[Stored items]
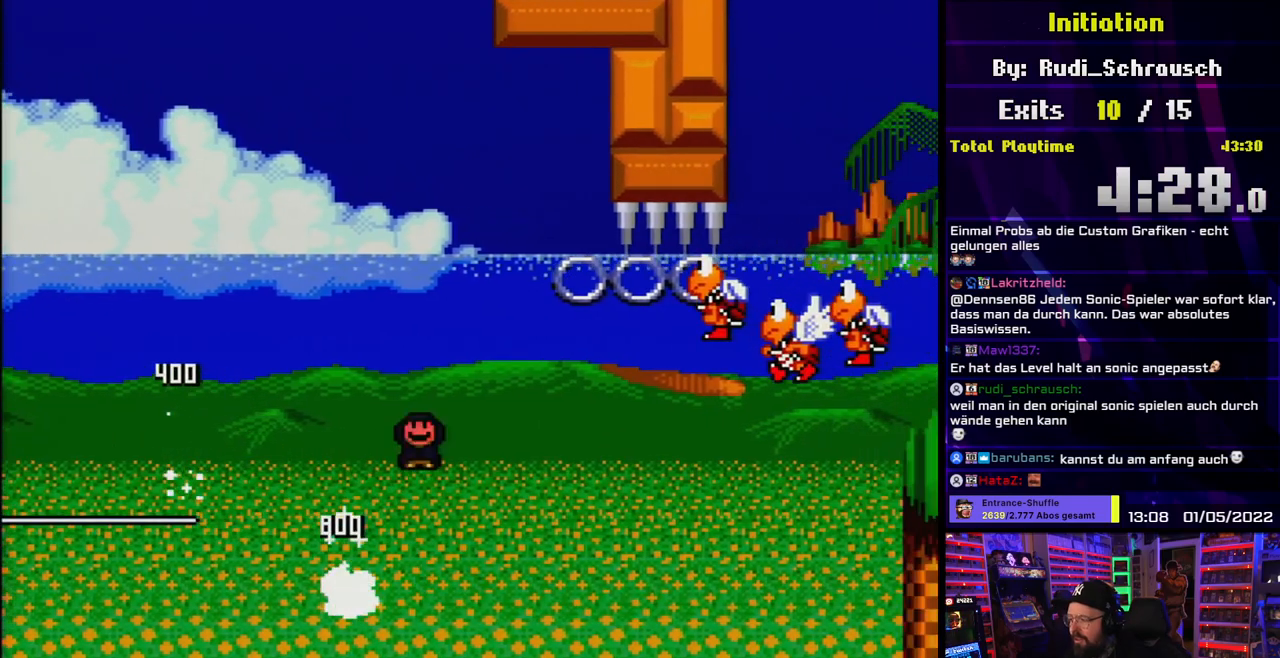
{"dt_ms": 500, "buttons": ["A", "X", "DPAD_RIGHT"], "events": []}
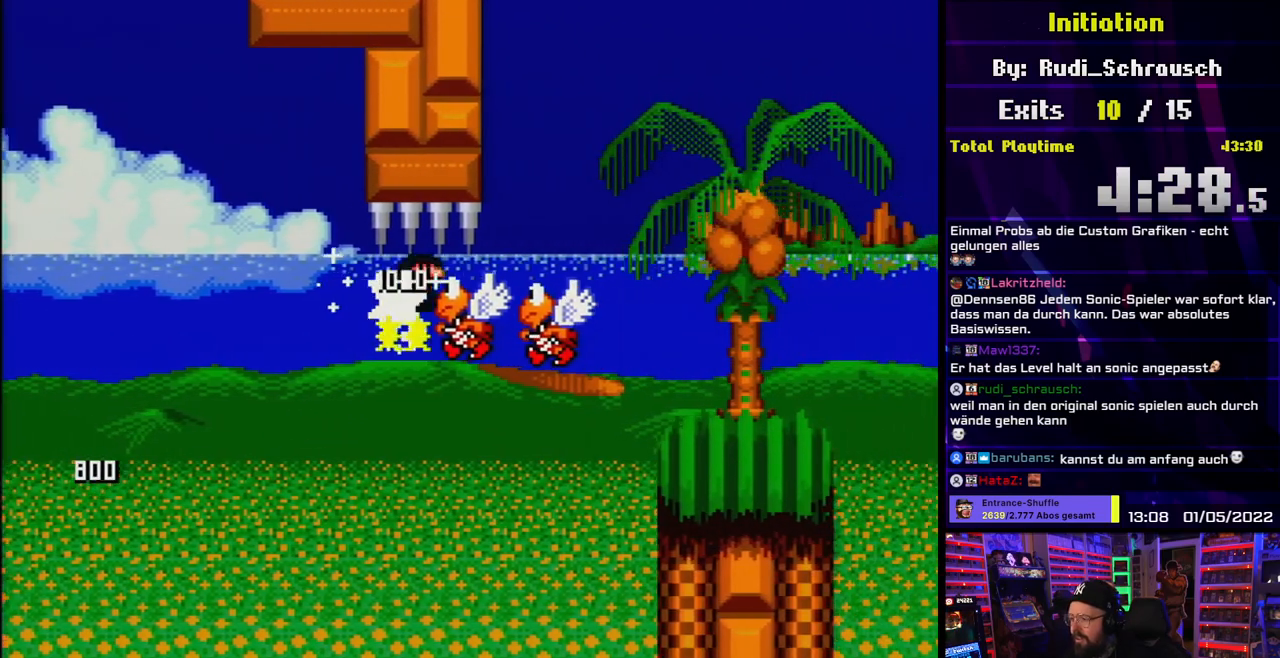
{"dt_ms": 500, "buttons": ["Y", "DPAD_RIGHT"], "events": [[433, "A", "up"], [467, "X", "up"], [467, "Y", "down"]]}
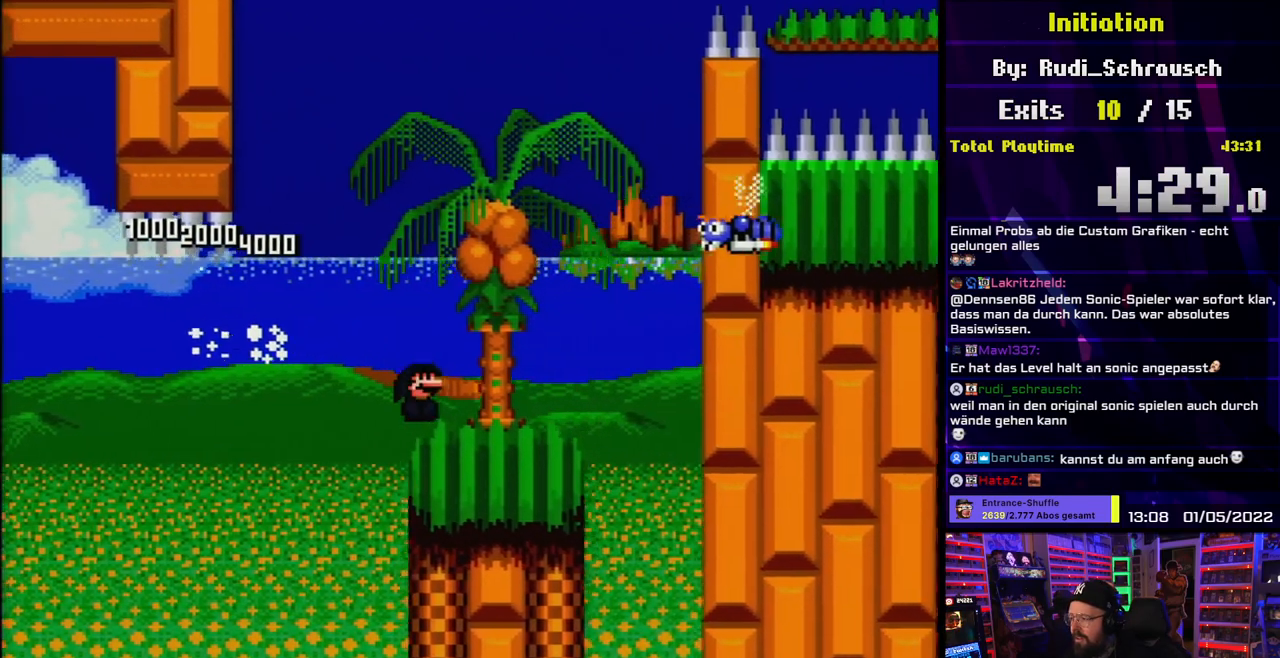
{"dt_ms": 500, "buttons": ["B", "Y", "DPAD_RIGHT"], "events": [[83, "DPAD_UP", "down"], [100, "B", "down"], [117, "DPAD_LEFT", "down"], [117, "DPAD_RIGHT", "up"], [117, "DPAD_UP", "up"], [383, "DPAD_LEFT", "up"], [383, "DPAD_UP", "down"], [400, "DPAD_RIGHT", "down"], [400, "DPAD_UP", "up"]]}
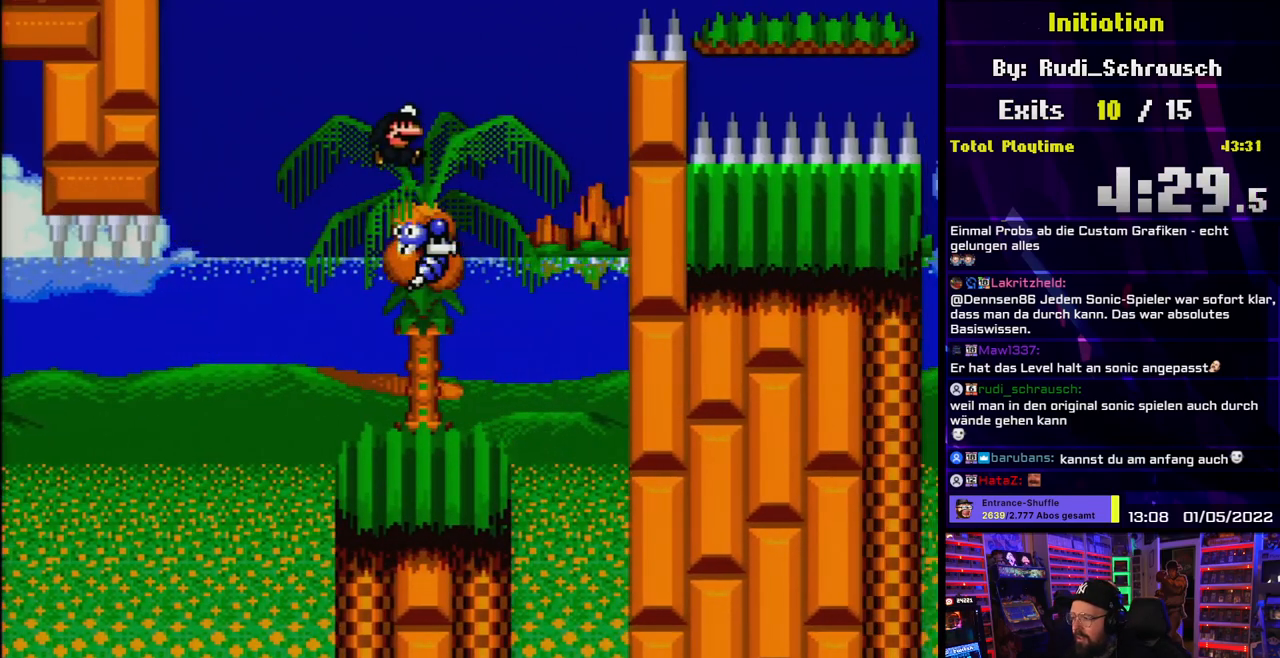
{"dt_ms": 500, "buttons": ["B", "Y", "DPAD_RIGHT"], "events": [[133, "DPAD_RIGHT", "up"], [433, "DPAD_RIGHT", "down"]]}
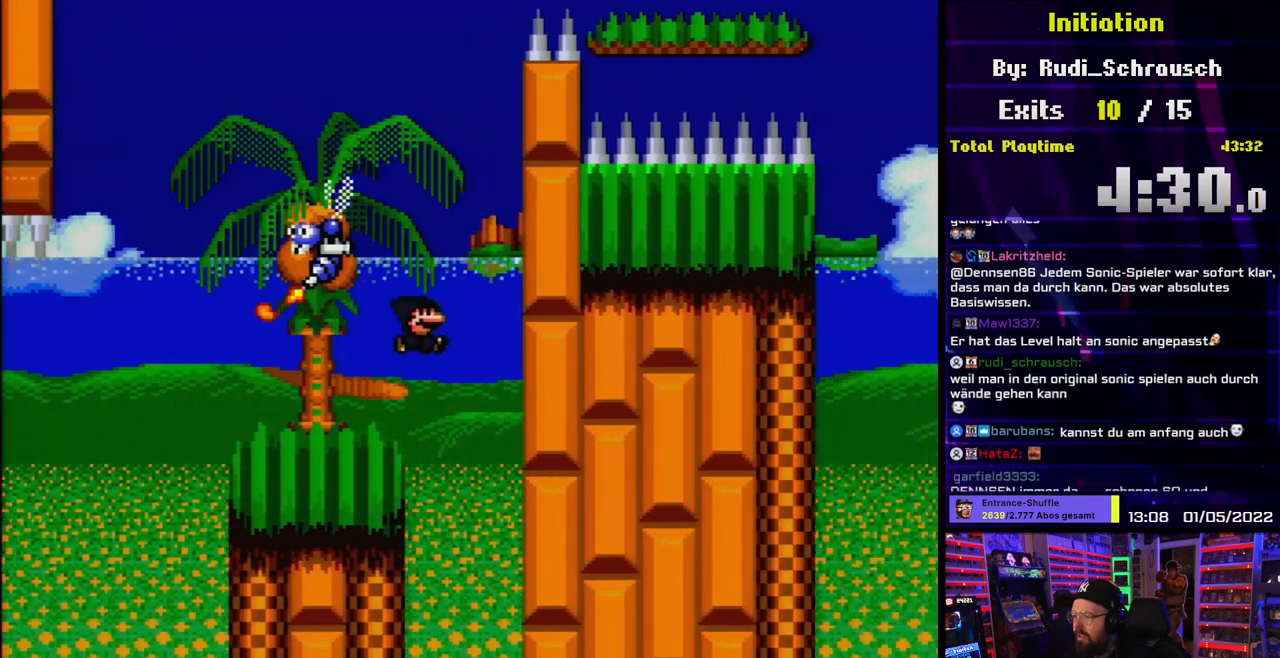
{"dt_ms": 500, "buttons": [], "events": [[67, "DPAD_RIGHT", "up"], [350, "B", "up"], [400, "Y", "up"]]}
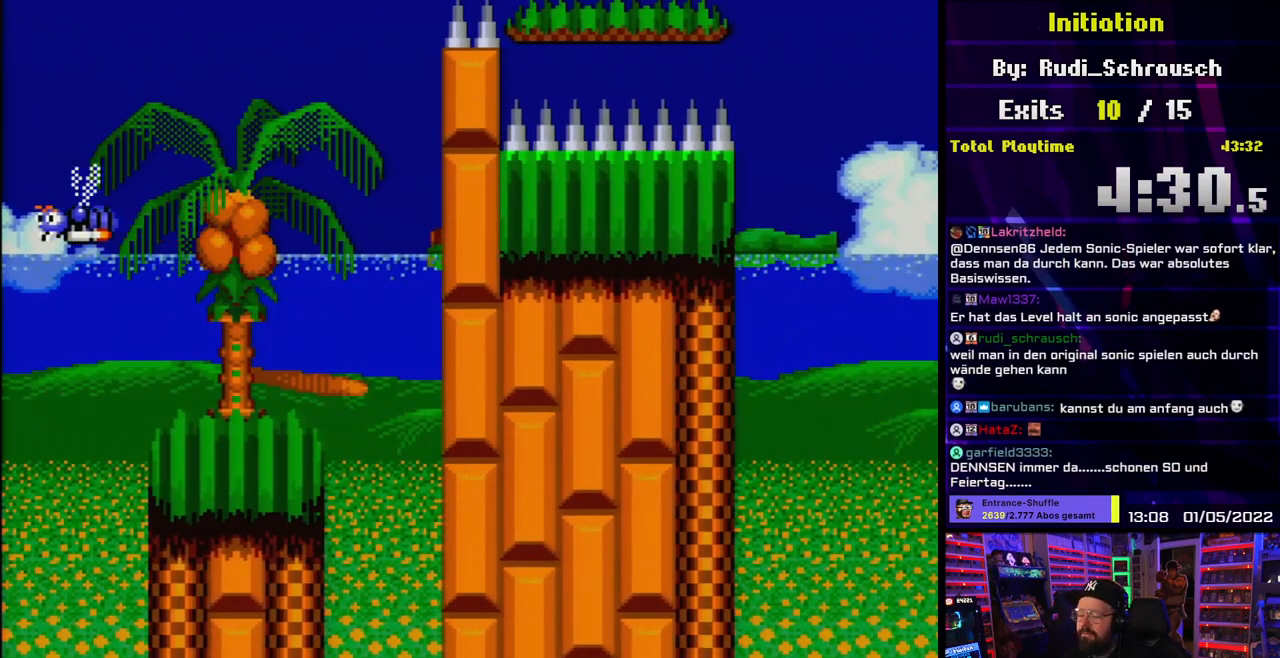
{"dt_ms": 500, "buttons": ["DPAD_RIGHT"], "events": [[233, "A", "down"], [333, "A", "up"], [417, "A", "down"], [500, "A", "up"], [500, "DPAD_RIGHT", "down"]]}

**Action item**
Please print the entries above exactly. Skip every picture.

**The answer**
{"dt_ms": 500, "buttons": ["A", "X", "DPAD_RIGHT"], "events": []}
{"dt_ms": 500, "buttons": ["Y", "DPAD_RIGHT"], "events": [[433, "A", "up"], [467, "X", "up"], [467, "Y", "down"]]}
{"dt_ms": 500, "buttons": ["B", "Y", "DPAD_RIGHT"], "events": [[83, "DPAD_UP", "down"], [100, "B", "down"], [117, "DPAD_LEFT", "down"], [117, "DPAD_RIGHT", "up"], [117, "DPAD_UP", "up"], [383, "DPAD_LEFT", "up"], [383, "DPAD_UP", "down"], [400, "DPAD_RIGHT", "down"], [400, "DPAD_UP", "up"]]}
{"dt_ms": 500, "buttons": ["B", "Y", "DPAD_RIGHT"], "events": [[133, "DPAD_RIGHT", "up"], [433, "DPAD_RIGHT", "down"]]}
{"dt_ms": 500, "buttons": [], "events": [[67, "DPAD_RIGHT", "up"], [350, "B", "up"], [400, "Y", "up"]]}
{"dt_ms": 500, "buttons": ["DPAD_RIGHT"], "events": [[233, "A", "down"], [333, "A", "up"], [417, "A", "down"], [500, "A", "up"], [500, "DPAD_RIGHT", "down"]]}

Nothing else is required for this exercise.